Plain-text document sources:
'''
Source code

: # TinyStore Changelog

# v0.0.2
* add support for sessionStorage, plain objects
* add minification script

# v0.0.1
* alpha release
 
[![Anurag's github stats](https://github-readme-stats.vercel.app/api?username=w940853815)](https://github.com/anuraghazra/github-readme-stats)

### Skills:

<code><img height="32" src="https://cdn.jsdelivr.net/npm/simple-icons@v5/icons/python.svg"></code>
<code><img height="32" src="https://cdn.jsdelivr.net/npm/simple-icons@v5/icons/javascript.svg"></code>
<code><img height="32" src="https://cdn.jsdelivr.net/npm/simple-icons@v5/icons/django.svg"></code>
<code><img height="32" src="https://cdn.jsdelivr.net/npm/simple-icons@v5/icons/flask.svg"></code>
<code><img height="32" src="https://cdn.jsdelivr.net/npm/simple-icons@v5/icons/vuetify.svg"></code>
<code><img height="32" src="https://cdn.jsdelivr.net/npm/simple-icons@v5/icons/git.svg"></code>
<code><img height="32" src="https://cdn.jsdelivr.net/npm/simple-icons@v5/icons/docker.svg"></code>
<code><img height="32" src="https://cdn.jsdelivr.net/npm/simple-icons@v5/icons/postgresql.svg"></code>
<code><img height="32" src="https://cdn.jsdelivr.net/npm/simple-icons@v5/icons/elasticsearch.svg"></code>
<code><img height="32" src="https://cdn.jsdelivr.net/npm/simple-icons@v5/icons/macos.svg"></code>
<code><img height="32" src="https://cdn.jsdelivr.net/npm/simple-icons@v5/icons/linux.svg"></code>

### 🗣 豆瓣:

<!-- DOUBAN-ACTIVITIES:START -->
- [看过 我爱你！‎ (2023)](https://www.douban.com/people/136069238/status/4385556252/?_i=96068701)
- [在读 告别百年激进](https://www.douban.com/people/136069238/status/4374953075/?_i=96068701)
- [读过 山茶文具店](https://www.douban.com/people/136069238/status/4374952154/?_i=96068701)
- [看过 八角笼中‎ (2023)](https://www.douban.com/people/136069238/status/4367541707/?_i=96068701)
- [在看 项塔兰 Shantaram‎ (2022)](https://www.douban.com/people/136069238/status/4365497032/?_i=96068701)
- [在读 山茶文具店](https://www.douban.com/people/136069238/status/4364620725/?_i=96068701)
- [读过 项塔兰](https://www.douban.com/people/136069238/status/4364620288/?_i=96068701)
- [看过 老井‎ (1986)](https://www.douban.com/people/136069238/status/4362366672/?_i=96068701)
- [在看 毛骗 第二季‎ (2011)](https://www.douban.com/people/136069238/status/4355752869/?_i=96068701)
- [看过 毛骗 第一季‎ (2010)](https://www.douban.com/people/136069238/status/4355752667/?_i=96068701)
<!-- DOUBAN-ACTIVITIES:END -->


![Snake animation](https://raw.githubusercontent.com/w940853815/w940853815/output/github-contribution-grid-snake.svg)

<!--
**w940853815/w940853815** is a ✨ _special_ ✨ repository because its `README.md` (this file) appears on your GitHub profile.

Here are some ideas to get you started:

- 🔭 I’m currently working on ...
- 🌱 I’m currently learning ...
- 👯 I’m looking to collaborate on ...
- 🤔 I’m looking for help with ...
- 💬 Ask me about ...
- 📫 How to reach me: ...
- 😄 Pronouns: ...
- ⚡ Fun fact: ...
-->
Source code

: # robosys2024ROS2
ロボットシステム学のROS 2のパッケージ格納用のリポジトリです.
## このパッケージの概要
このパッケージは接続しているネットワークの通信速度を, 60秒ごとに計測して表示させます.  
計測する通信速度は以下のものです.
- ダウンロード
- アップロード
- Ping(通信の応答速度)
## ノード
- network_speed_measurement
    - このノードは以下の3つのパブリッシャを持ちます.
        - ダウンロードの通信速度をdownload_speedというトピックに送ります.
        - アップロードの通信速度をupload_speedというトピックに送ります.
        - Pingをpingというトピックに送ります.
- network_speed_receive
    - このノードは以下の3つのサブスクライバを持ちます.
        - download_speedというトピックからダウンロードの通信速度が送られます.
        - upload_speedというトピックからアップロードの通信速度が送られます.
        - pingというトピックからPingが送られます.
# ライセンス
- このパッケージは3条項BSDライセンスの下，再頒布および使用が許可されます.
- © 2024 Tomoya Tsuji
'''
> _Written task_: Filter the entries above and copy out each line that contains the string "山茶文具店".

> _Exercise response_:
- [读过 山茶文具店](https://www.douban.com/people/136069238/status/4374952154/?_i=96068701)
- [在读 山茶文具店](https://www.douban.com/people/136069238/status/4364620725/?_i=96068701)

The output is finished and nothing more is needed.